→ **TASKS TO COMPLETE**
[A] Update the Pride party listings, starting with "Barcelona, Spain-based, circuit-party" and going on through "here in NYC.", and replace "boat cruise" with "river cruise".
[B] Summarize the Pride party listings in two sentences.
[C] Proceed with the Pride party listings, picking up after their final sentence.

━━━ TEXT BLOCK

Barcelona, Spain-based, circuit-party specialist Matinée is touching down in NYC June 30 for the hedonistic, if awkwardly named, Matinée Pervert: Oneworld Closing: a 3,000-strong dance party at the enormous Terminal 5 mega-club. If you find all that shirtless dancing a bit of a drag, opt for Cosplay & Pride boat cruise on June 22 instead, captained by queen Petra Fried and “RuPaul’s Drag Race” breakout Aja: expect outré costumes and quippy one-liners. For Insta-worthy views of a rainbow-lit Empire State Building (not to mention spiked Sno-Cones and cotton candy), head to Monarch’s annual Fly Sundays Pride Rooftop Celebration on June 30. Meanwhile, the star attraction at Converse-supported fund-raiser Everyone Has a Story (on June 28 in Brooklyn’s hipster nightclub House of Yes) is Desmond is Amazing, the tween drag star who grew up right here in NYC.

━━━━━━
━━━ SOURCE INFORMATION

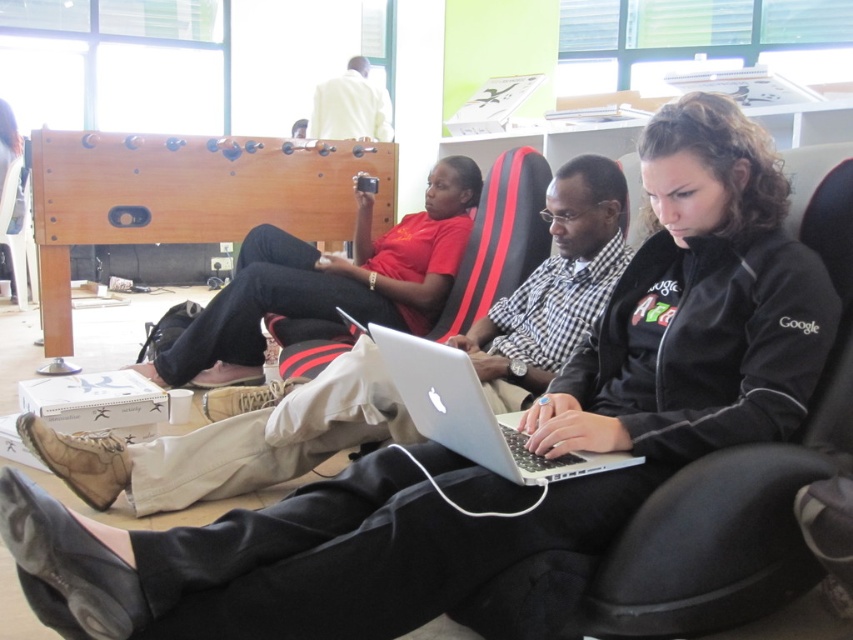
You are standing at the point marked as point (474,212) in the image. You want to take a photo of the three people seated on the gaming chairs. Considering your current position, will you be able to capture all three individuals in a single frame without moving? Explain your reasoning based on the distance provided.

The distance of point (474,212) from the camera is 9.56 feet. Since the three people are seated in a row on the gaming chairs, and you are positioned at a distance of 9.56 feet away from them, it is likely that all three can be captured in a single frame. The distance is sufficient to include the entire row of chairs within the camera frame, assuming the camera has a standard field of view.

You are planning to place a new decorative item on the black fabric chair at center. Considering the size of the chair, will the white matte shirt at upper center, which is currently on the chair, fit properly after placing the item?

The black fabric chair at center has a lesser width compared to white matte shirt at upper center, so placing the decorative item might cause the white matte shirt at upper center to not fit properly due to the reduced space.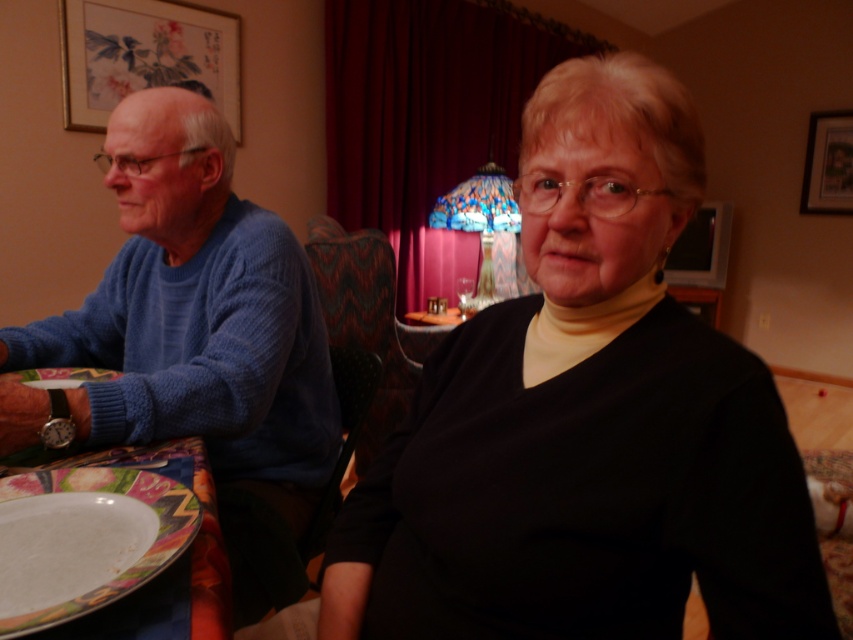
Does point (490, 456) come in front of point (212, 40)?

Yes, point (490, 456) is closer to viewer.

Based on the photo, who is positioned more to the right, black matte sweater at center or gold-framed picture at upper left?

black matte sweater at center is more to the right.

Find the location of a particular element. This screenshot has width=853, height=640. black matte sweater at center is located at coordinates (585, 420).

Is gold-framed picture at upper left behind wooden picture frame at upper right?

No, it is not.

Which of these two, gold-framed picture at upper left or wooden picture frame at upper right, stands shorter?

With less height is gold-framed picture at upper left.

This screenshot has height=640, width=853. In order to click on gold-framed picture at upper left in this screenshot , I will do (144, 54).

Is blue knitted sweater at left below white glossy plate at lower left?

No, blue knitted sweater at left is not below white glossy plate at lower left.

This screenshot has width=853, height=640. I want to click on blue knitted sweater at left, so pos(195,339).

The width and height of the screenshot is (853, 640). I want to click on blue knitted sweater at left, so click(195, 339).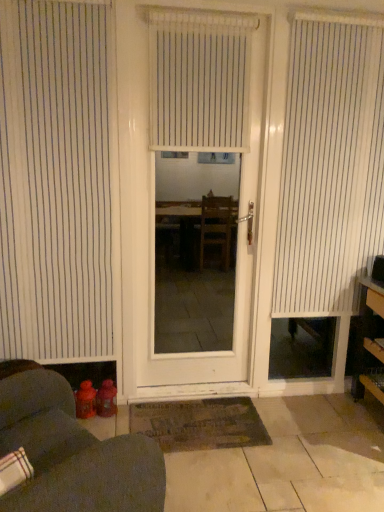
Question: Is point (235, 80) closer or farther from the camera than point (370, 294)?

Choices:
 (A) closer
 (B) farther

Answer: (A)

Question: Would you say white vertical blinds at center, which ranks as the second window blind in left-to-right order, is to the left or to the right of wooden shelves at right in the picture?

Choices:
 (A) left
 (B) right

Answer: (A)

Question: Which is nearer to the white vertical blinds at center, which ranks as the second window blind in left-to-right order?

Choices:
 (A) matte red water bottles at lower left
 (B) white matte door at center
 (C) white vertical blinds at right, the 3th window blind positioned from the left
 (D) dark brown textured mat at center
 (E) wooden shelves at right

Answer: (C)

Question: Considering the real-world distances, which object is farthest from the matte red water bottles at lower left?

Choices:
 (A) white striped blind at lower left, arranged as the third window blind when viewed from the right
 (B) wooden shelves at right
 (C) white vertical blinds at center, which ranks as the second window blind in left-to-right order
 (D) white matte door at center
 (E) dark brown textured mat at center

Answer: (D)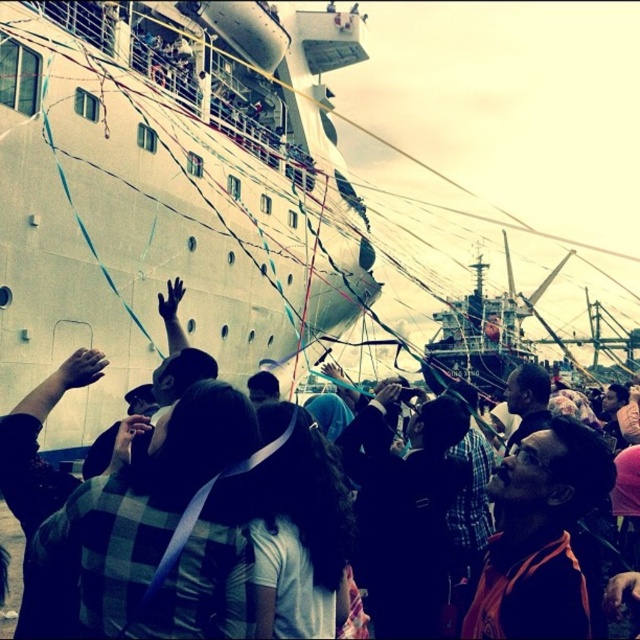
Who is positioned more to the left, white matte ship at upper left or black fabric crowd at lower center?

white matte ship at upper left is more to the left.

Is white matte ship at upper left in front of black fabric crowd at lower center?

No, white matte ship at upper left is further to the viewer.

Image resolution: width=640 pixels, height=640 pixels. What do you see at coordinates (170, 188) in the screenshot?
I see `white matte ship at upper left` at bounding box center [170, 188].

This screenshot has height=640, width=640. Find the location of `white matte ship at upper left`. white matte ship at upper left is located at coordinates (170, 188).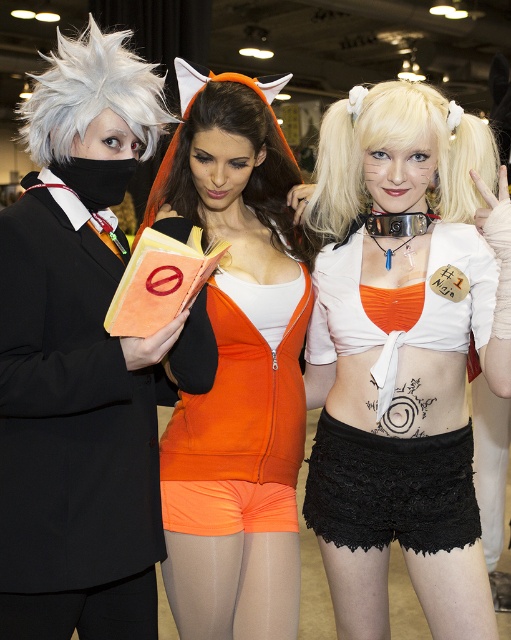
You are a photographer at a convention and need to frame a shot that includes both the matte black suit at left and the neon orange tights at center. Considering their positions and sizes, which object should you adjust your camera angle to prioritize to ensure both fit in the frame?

━━━━━━

→ **OUTPUTS BY TASK**
[A]
Barcelona, Spain-based, circuit-party specialist Matinée is touching down in NYC June 30 for the hedonistic, if awkwardly named, Matinée Pervert: Oneworld Closing: a 3,000-strong dance party at the enormous Terminal 5 mega-club. If you find all that shirtless dancing a bit of a drag, opt for Cosplay & Pride river cruise on June 22 instead, captained by queen Petra Fried and “RuPaul’s Drag Race” breakout Aja: expect outré costumes and quippy one-liners. For Insta-worthy views of a rainbow-lit Empire State Building (not to mention spiked Sno-Cones and cotton candy), head to Monarch’s annual Fly Sundays Pride Rooftop Celebration on June 30. Meanwhile, the star attraction at Converse-supported fund-raiser Everyone Has a Story (on June 28 in Brooklyn’s hipster nightclub House of Yes) is Desmond is Amazing, the tween drag star who grew up right here in NYC.

[B] Matinée brings its 3,000-person Matinée Pervert: Oneworld Closing dance party to Terminal 5 in NYC on June 30, and a Cosplay & Pride boat cruise captained by Petra Fried and Aja sails on June 22. Monarch's Fly Sundays Pride Rooftop Celebration on June 30 offers views of a rainbow-lit Empire State Building, and the Everyone Has a Story fund-raiser at House of Yes on June 28 features tween drag star Desmond is Amazing.

[C]
The city is festooned with ROYGBIV bites that champion LGBTQ rights. Scarf a slice of rainbow cake ($7) from Bouchon Bakery; every calorie is offset by a contribution to LGBTQ youth organization Hetrick-Martin. Fresh & Co. is selling a “Love Salad” and “Rainbow Sandwich,” benefiting the nonprofit NYC Pride, while Bluebird London NYC’s rainbow shortbread cookies support The Trevor Project and the Lotte New York Palace’s rainbow macarons help the city’s LGBTQ community. The all-natural rainbow ice cube of Quality Eats’ “Pride” margarita ($15) is Instagram catnip — and benefits the LGBT Center.
Pride’s efforts at inclusivity have been particularly pronounced around LGBTQ families, with an increasing roster of kid-friendly events. Tonight, at the free Family Movie Night on Pier 45, drag queen Miss Richfield 1981 (inset) will emcee a screening of Pixar’s “Coco” against the backdrop of the Hudson River (the movie starts at 6:30 p.m., but games and entertainment begin earlier in the afternoon).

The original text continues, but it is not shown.